- 7" cover

Single by Richard Ashcroft

from the album Keys to the World
- B-side: "Sweet Brother Malcolm"
- Released: 4 December 2006
- Genre: Alternative rock
- Label: Parlophone
- Songwriter: Richard Ashcroft (both songs)
- Producer: Chris Potter

Richard Ashcroft singles chronology
| "Words Just Get in the Way" (2006) | "Why Not Nothing?" / "Sweet Brother Malcolm" (2006) |  |

Alternative cover
- Promo CD (CDRDJ6728) cover

= Why Not Nothing? / Sweet Brother Malcolm =

"Why Not Nothing?" and "Sweet Brother Malcolm" are songs by English singer-songwriter Richard Ashcroft and are featured on his 2006 album, Keys to the World.
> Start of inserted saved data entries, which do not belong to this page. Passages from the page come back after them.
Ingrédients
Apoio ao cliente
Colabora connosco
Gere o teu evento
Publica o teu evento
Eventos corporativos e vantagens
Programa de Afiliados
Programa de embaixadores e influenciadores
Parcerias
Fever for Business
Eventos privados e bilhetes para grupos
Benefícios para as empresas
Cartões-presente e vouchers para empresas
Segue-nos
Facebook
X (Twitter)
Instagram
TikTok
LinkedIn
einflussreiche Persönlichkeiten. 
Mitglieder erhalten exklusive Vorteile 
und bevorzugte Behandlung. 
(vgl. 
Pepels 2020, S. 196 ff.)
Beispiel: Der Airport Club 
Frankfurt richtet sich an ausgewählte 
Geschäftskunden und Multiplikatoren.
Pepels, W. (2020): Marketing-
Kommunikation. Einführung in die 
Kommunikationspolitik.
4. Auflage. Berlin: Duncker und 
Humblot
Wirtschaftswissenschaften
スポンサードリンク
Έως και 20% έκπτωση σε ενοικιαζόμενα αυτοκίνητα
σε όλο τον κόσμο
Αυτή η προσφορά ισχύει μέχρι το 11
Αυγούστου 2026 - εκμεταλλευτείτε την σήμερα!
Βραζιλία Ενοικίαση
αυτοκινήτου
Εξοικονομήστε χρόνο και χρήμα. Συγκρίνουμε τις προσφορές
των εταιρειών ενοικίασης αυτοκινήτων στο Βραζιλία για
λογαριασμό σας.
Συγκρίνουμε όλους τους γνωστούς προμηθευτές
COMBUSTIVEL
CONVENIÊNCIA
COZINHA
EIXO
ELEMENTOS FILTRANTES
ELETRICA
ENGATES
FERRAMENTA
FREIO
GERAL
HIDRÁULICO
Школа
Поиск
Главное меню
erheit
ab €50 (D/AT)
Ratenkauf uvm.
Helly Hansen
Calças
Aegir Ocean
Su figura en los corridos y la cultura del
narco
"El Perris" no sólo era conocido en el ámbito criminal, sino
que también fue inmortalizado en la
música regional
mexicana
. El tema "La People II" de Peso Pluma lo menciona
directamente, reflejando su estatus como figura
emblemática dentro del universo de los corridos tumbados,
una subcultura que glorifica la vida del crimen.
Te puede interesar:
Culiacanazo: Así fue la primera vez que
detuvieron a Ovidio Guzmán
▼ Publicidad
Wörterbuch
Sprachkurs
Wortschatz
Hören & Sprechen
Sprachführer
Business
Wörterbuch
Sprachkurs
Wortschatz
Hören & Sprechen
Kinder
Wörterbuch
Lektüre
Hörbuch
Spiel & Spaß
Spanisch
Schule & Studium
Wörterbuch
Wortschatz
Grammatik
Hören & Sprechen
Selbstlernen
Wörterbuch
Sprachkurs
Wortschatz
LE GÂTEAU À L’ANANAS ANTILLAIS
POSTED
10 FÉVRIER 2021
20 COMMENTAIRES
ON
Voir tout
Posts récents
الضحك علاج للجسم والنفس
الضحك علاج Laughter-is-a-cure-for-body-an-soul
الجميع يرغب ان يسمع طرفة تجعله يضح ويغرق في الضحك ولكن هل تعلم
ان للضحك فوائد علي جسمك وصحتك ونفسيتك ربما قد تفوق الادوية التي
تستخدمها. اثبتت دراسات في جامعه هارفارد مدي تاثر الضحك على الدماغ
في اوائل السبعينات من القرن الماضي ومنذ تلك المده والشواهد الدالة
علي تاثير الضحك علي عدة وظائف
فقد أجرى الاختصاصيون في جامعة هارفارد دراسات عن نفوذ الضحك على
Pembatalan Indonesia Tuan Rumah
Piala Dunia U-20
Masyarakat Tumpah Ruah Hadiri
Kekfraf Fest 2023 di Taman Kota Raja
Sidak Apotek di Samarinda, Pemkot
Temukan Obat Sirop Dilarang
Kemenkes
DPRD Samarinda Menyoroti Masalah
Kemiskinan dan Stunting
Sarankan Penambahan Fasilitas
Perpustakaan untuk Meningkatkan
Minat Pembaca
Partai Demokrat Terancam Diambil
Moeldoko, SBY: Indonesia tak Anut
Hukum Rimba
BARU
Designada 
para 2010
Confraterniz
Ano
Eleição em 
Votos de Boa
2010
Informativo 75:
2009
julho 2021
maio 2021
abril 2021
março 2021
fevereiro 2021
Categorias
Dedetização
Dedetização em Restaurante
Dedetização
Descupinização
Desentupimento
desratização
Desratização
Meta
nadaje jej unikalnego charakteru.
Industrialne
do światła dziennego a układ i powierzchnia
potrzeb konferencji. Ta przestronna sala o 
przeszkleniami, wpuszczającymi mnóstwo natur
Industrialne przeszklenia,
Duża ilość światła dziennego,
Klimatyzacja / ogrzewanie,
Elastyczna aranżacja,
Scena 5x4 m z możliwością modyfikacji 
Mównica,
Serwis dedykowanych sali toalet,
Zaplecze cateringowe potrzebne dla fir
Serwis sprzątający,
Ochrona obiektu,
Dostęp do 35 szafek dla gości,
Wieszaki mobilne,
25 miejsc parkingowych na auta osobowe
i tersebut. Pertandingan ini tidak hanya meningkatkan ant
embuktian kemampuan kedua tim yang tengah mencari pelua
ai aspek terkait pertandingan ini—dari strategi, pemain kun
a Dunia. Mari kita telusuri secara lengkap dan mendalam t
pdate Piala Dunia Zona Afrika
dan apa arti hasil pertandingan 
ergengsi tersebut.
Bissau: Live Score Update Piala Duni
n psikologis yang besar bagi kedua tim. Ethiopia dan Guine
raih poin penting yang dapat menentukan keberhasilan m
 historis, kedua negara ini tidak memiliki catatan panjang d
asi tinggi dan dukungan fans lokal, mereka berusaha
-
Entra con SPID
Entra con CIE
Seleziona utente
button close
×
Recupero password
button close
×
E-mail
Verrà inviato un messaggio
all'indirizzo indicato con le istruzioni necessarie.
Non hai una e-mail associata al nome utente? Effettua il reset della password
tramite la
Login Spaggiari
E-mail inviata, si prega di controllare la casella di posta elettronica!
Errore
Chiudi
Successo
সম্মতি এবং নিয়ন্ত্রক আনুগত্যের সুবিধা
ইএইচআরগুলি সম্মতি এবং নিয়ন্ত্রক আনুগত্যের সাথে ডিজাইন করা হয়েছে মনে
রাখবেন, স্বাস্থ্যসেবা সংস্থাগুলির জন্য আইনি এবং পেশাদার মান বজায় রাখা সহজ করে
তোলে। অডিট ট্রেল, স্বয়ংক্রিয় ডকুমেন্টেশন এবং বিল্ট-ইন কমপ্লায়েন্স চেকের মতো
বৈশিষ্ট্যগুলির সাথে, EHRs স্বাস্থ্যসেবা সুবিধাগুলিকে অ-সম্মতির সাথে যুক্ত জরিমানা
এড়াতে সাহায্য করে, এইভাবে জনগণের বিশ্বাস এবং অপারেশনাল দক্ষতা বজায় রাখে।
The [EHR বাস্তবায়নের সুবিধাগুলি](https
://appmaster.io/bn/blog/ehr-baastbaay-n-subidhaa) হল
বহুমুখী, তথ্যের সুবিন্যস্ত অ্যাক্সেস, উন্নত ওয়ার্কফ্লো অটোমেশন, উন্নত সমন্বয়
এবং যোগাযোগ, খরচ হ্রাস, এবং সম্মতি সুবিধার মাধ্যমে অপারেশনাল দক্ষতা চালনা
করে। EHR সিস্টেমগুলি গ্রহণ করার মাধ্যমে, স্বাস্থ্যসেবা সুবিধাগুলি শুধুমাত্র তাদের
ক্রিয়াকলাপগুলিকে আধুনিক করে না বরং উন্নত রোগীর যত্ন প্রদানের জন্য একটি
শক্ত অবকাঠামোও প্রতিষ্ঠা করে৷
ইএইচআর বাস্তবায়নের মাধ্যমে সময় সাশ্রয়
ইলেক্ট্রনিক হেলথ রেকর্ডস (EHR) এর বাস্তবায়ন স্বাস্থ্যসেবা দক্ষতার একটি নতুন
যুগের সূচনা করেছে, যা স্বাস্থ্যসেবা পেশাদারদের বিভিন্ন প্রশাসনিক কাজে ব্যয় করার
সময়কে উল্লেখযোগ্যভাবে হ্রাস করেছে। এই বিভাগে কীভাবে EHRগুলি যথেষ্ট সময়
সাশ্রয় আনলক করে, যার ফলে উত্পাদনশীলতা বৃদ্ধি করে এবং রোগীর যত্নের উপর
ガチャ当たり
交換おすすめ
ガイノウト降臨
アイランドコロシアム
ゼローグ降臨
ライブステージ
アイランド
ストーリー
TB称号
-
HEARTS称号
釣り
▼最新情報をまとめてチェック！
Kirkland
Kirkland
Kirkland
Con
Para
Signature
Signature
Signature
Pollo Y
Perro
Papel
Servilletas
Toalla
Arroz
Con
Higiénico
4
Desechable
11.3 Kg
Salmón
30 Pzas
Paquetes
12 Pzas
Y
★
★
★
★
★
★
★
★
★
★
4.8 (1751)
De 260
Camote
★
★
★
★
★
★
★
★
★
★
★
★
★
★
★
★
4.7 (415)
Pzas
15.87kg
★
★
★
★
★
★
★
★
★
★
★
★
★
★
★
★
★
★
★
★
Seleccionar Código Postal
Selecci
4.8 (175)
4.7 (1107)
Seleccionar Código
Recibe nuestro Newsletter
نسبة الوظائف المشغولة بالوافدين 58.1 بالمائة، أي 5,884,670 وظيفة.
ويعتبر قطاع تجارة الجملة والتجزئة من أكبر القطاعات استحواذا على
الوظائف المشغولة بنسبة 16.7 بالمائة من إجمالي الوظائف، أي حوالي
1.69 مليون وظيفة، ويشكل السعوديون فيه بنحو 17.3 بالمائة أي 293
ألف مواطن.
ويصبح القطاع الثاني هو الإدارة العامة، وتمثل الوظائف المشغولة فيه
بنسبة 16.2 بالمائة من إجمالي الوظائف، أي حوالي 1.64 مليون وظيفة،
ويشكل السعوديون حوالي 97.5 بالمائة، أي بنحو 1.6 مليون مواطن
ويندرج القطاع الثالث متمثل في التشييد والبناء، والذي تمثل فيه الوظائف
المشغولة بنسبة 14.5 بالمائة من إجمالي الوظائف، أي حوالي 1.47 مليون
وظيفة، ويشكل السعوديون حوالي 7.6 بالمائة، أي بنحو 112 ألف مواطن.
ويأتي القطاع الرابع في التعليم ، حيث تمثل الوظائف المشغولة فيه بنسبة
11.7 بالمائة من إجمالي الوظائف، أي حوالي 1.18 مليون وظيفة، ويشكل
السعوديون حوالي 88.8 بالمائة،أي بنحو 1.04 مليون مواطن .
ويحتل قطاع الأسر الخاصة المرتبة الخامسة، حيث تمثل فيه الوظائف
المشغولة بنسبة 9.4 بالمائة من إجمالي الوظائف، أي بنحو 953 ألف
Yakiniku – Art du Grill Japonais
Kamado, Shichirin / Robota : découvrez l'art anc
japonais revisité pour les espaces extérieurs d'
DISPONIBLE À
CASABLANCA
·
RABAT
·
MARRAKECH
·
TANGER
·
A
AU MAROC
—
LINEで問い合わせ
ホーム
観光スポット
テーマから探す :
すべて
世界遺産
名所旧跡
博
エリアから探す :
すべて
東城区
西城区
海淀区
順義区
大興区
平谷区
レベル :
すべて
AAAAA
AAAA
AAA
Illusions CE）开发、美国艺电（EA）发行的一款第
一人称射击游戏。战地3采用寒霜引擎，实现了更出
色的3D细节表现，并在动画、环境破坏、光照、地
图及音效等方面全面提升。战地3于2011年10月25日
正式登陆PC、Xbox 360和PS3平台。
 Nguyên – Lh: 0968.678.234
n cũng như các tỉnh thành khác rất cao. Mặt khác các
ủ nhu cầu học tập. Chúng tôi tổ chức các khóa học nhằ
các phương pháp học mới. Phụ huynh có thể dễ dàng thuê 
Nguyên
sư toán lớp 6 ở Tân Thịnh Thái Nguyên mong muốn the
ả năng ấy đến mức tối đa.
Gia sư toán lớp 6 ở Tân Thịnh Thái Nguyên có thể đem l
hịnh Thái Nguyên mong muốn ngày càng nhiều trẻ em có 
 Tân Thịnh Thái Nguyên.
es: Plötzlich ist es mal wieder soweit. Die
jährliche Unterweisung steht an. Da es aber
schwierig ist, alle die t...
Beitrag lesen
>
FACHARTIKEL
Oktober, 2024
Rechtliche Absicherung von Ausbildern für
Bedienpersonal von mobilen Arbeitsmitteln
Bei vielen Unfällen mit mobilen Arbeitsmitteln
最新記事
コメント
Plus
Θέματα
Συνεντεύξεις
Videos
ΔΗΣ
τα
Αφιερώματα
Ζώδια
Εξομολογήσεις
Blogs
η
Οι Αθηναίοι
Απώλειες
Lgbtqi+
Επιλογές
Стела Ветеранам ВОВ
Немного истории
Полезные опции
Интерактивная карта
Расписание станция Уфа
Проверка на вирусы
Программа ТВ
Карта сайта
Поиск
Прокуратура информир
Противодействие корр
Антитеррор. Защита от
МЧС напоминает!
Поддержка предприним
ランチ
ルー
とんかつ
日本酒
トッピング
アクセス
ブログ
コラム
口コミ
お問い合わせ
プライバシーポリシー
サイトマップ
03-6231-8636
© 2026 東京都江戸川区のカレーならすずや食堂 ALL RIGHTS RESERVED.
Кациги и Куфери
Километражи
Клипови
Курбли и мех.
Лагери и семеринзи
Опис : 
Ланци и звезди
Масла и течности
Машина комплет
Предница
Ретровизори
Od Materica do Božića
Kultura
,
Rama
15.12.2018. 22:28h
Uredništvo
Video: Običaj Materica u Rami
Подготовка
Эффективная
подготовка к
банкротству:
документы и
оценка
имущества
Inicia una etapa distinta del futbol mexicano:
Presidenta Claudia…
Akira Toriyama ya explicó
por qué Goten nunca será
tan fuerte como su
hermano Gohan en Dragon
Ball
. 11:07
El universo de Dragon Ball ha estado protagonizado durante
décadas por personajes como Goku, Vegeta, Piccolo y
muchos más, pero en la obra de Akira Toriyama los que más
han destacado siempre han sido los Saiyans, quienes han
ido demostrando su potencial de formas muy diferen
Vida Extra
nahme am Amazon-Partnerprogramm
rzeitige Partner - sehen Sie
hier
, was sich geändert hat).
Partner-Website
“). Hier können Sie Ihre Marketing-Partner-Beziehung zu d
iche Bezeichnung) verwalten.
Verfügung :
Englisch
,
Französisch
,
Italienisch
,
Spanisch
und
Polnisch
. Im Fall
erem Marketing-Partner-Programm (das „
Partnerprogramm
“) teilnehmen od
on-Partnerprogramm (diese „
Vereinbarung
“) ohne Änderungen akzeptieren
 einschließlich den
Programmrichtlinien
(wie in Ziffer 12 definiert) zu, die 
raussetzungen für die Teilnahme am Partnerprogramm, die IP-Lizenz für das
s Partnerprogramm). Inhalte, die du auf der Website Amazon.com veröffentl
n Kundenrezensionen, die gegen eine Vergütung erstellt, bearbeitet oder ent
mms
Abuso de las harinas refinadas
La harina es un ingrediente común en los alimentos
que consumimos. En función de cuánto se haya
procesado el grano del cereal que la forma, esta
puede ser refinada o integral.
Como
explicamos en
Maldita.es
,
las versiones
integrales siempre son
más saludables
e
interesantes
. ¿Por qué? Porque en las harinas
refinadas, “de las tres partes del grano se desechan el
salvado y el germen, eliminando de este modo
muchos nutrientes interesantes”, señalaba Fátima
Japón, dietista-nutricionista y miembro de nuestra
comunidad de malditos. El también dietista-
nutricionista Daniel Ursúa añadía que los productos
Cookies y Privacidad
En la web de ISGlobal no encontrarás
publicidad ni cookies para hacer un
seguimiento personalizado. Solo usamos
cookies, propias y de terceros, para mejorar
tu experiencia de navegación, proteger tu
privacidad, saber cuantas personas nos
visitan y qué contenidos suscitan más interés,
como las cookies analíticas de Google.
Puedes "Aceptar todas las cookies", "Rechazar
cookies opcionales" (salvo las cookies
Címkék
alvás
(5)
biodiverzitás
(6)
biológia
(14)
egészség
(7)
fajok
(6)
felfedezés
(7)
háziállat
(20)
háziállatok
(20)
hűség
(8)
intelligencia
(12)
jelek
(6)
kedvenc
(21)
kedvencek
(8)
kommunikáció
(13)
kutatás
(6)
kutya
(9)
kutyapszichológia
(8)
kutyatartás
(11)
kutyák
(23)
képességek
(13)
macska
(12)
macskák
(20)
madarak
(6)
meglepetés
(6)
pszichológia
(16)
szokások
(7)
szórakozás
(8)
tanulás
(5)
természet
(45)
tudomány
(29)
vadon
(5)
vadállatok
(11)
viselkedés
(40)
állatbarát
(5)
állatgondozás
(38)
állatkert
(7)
The two songs were released on 4 December 2006 as a limited edition double A-sided 7-inch single from that album (see 2006 in British music).

==Track listing==
Both songs written by Richard Ashcroft.
1. "Why Not Nothing?" – 4:09
2. "Sweet Brother Malcolm" – 4:51

==Music video==
The music video for "Why Not Nothing?" was directed by Max Dodson and features the Perspex Confession Box, which was the original working title for the album Keys to the World.

At the end of the video, Richard puts his guitar on the floor and the start of Music Is Power can be heard in the background.